Is Global Income Inequality Growing or Declining?
If I were to ask you this question, how would you respond? I think that you’d be wise to seek clarification and say: “It depends on how you define ‘global income inequality.'” If you look at each country one by one, you’ll find income inequality growing within a large number of them, including the United States.
But, if you look at the world as a whole and measure income from this aggregate scale, you’ll find income inequality declining. Here’s why:
“The main thing that is driving this is rapid income growth in China and southern Asia,” says Dr. Glenn Firebaugh, professor of sociology and demography, and author of the book, “The New Geography of Global Income Inequality, ” published [in 2003] by Harvard University Press.
“On average, incomes world wide are increasing at a little less than 2 percent a year, but China is increasing at about 6 percent,” Firebaugh explains. “About 40 percent of the world’s population lives in China or south Asia, and with such a substantial portion of the world’s population moving up in income, this has been compressing income inequality worldwide.
“This represents a turnaround over historic trends,” he adds. “Over the 19th century and the first half of the 20th, global income inequality exploded, but in the last 25 to 30 years it has been on the decline. This is a real sea change in global income inequality.”
Xavier Sala-i-Martin of Columbia has similar data.
I highlight these statistics not only because they’re among the most interesting bits that I learned in the fall semester, but also because the Chinese economy’s been in the news lately:
Economic growth in China accelerated to 9.5 percent in the fourth quarter, computed from the year-earlier period, while inflation slowed, the National Bureau of Statistics said Tuesday. Chinese officials promised to maintain controls on speculators, but took no new measures to temper economic growth.
But just nine months after the Chinese economy seemed on the verge of an upward spiral of higher wages and prices, Beijing appears to have kept growth at a brisk pace while bringing inflation under control. Still, private-sector and academic economists are deeply divided over whether inflation can remain low, as Chinese leaders have eased some of the controls they imposed last spring.
Growth had declined to 9.1 percent in the third quarter, compared with the year-earlier period, and had been expected to fall further in the fourth.
The growth rate for all of 2004 was also 9.5 percent, despite the government’s stated goal of lowering growth from the 9.3 percent pace of 2003 to try to calm inflation.
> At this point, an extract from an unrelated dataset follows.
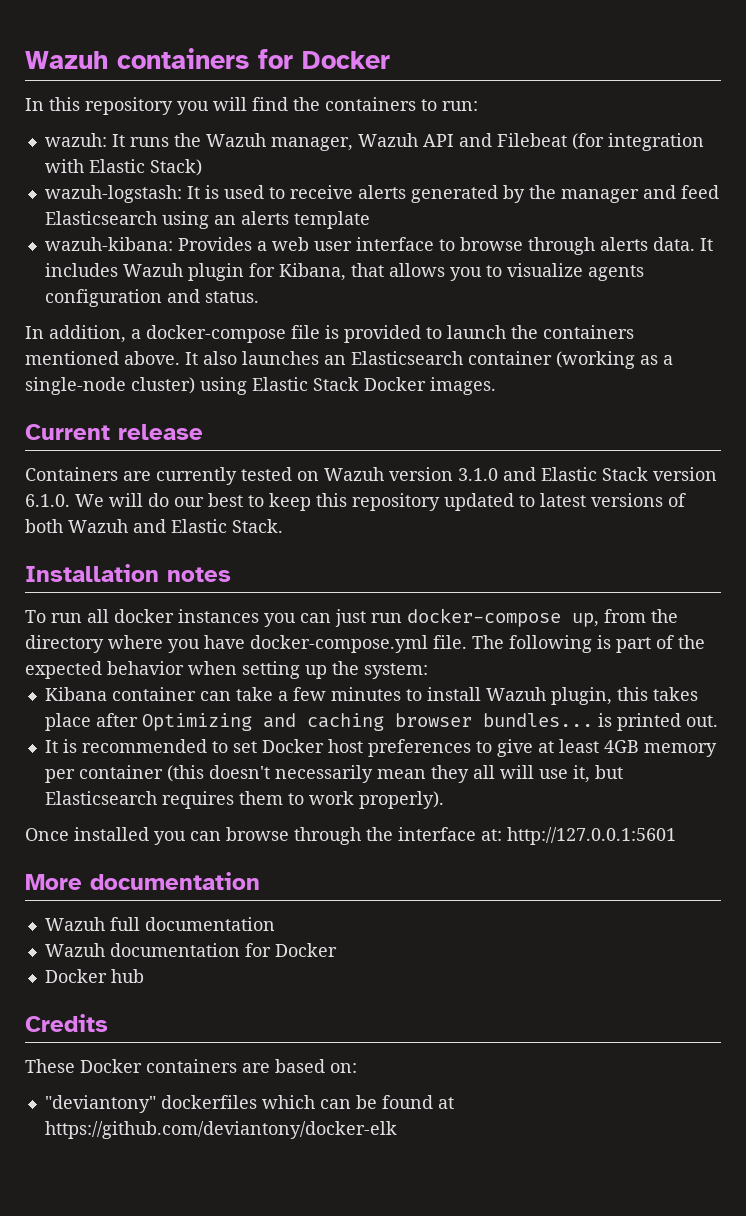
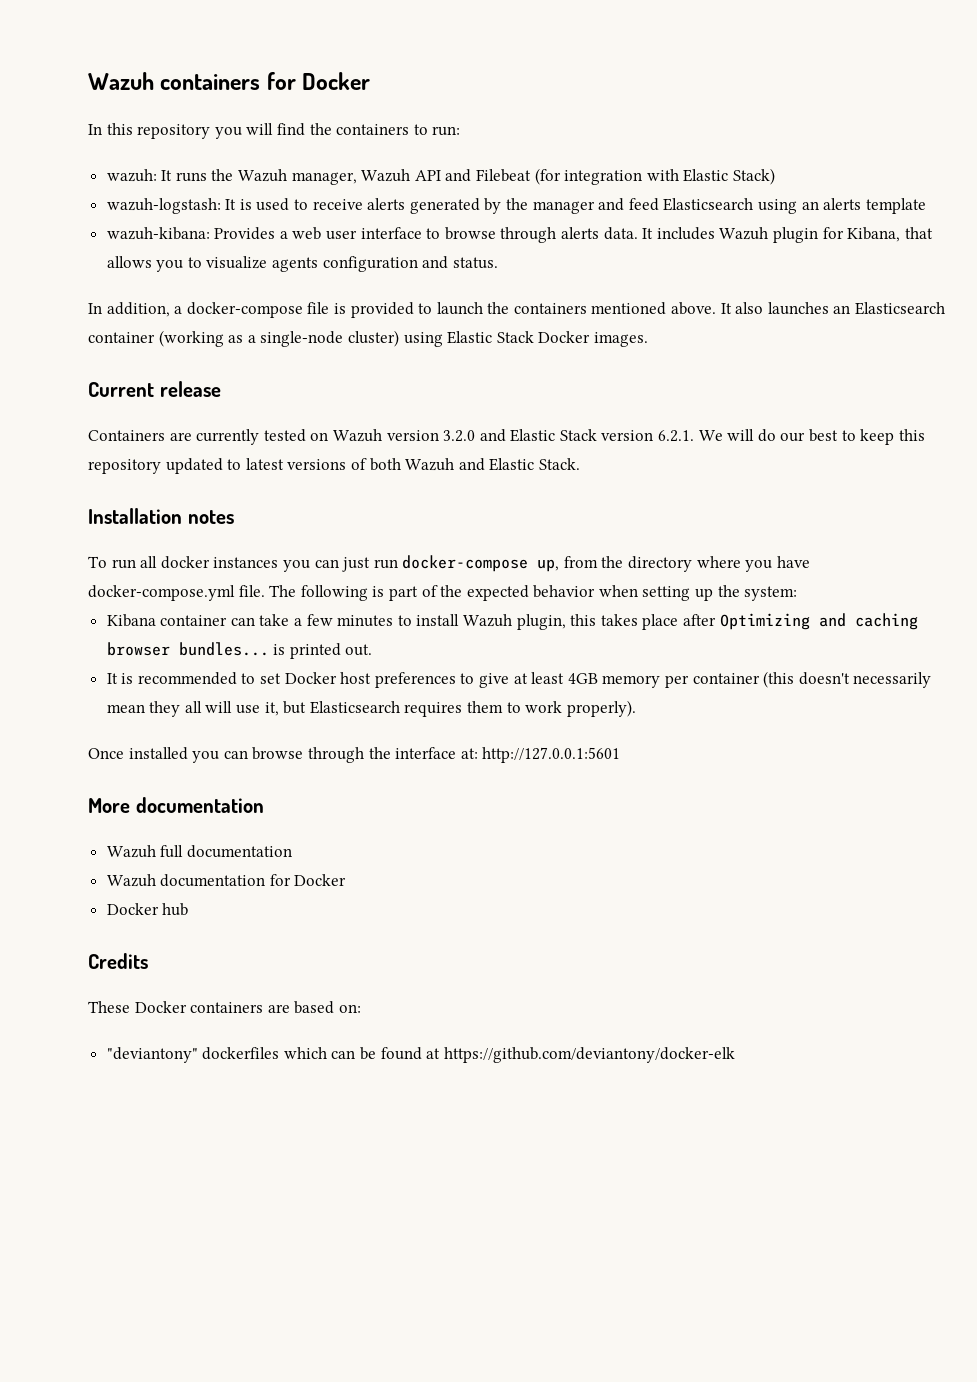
[458,468,498,481] 3.1.0 -> [443,430,476,442] 3.2.0
[25,494,70,507] 6.1.0. -> [658,430,695,442] 6.2.1.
Given these trends, it should come as no surprise that the Chinese are currently the most optimistic people in the world about the global economy, their national economy, and their family’s economic conditions:
As the Program on International Policy Attitudes points out, the Chinese are the exception, since “most are pessimistic about the global economy.” Indeed, even the gaps between China and India are likely greater now: the survey was completed mostly before the tsunami.